Линии пересекаютсяВ писательской столовой к нему подсел невысокий черноглазый господин и представился. Бессмертный Шурка, конечно, слышал раньше его фамилию, даже читал что-то, правда, не мог припомнить что, и смутился.
— Это неважно! — засмеялся черноглазый. — Вы нам очень понравились там, на Балу, мне и моему другу, вы очень непосредственный и порывистый молодой человек. Вас как-то терять не хочется.
— Ну и не теряйте, — сказал бессмертный Шурка.
— Мы не праведники, — сказал черноглазый. — С нами нельзя дружить. Так что у вас есть выбор.
— Это хорошо, что не праведники.
— И вообще мы страшные картежники! — засмеялся черноглазый. — В карты-то вы играете?
— Есть желание подучиться, — по-солдатски ответил бессмертный Шурка.
— Было бы желание. Итак, вот моя визитка. Мы ждем вас в любой вечер. От десяти и позже. До свидания.
ИГРА В КАРТЫ.
Можно играть в покер, можно играть в 1001, можно в кун-кен, можно в девятку, во все можно играть, важно понять — зачем. Если в деньги — понятно, но денег у твоих друзей нет. Убить Время? Но для того чтобы его убить, надо его хотя бы обнаружить, а оно не дается, не дается. И тогда остается сидеть за круглым столиком под лампой и разглядывать доставшиеся тебе при сдаче маленькие пасьянсные карты, целую страну, со своими дамами и вассалами, со своей гвардией, собственным шутом, маленькое монархическое государство, которым ты как бы временно правишь, не всем, конечно, но тебя испытывают на право владеть всем.

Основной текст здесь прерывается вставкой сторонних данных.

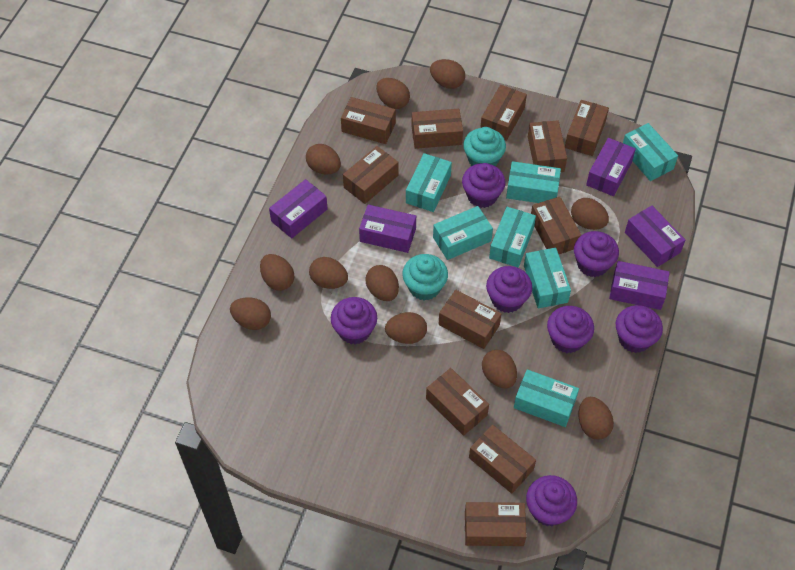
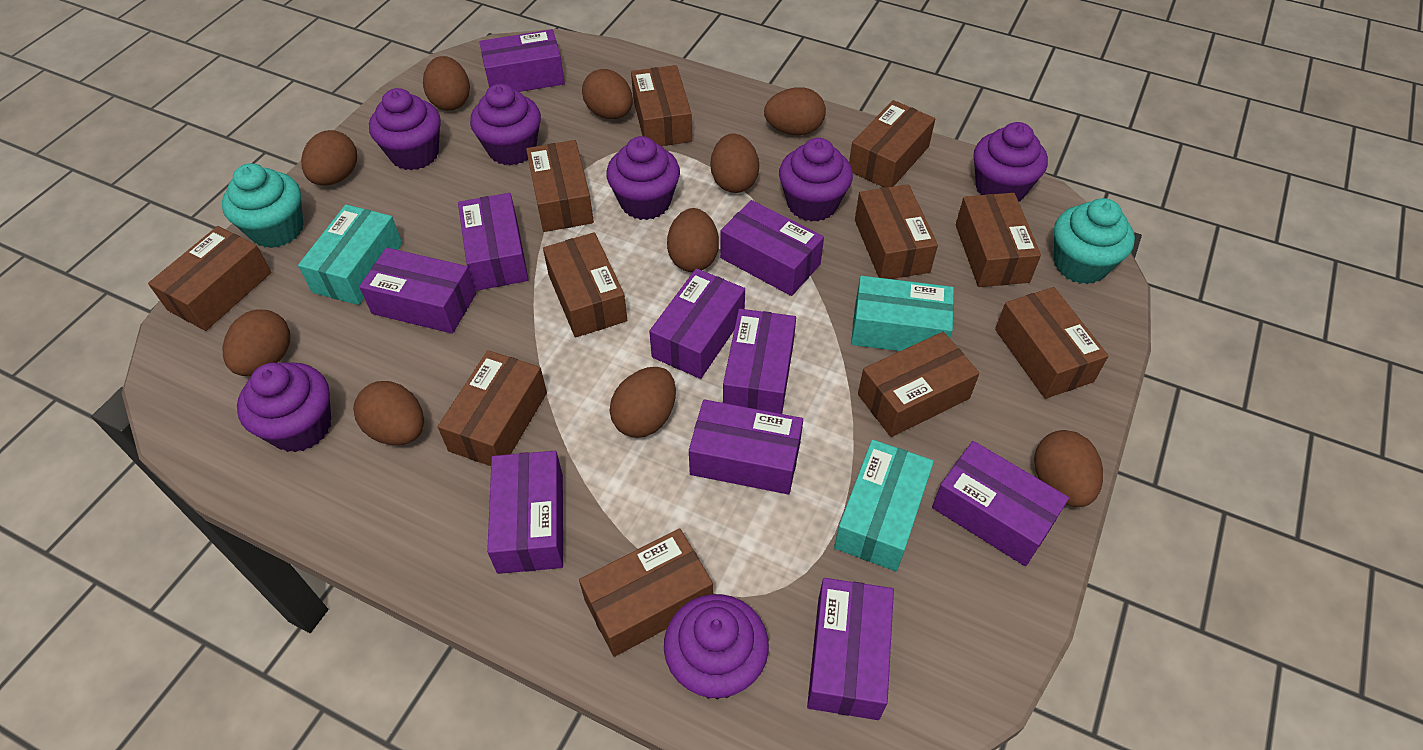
brown egg: 11 -> 10
purple box: 5 -> 10
turquoise box: 7 -> 3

И вот ты сидишь под лампой, предположим, ты нездоров, у тебя легкая простуда, но ты все равно вооружен картами и окружен друзьями и ничего, если один из них шулер с откровенно поэтической фамилией ГОМЕРОВ.
Он — адвокат. АДВОКАТ ГОМЕРОВ.
Не просто ничего, а даже познавательно, потому что там, за окном, ничего не происходит, а здесь костяшки пальцев, перстни на руках у шулера, перстни, как клавиши, костяшки пальцев — тоже клавиши, вот он загибает карту, сейчас он протиснет ее в колоду, суставы потрескивают. Игра. А если еще и пальцами по столу… Игра.
— Карты — это единственный способ сегодня обвести время вокруг пальца, — сказал черноглазый. — Удивительно, что люди преследуются за более мелкие поступки, и никому там, наверху, в голову не приходит, что самое большое преступление — это карточная игра. Она сильнее действительности.
— Да уж — сказал АДВОКАТ ГОМЕРОВ. — Да уж.
— Странно, — продолжал черноглазый. — Может быть, от всего, что у нас было хорошего в жизни, только и осталось, что карты. Истинно чеховское занятие, финалы всех его пьес.
— Но, Геннадий, у Чехова, кажется, в лото играют, — возразил Валерий.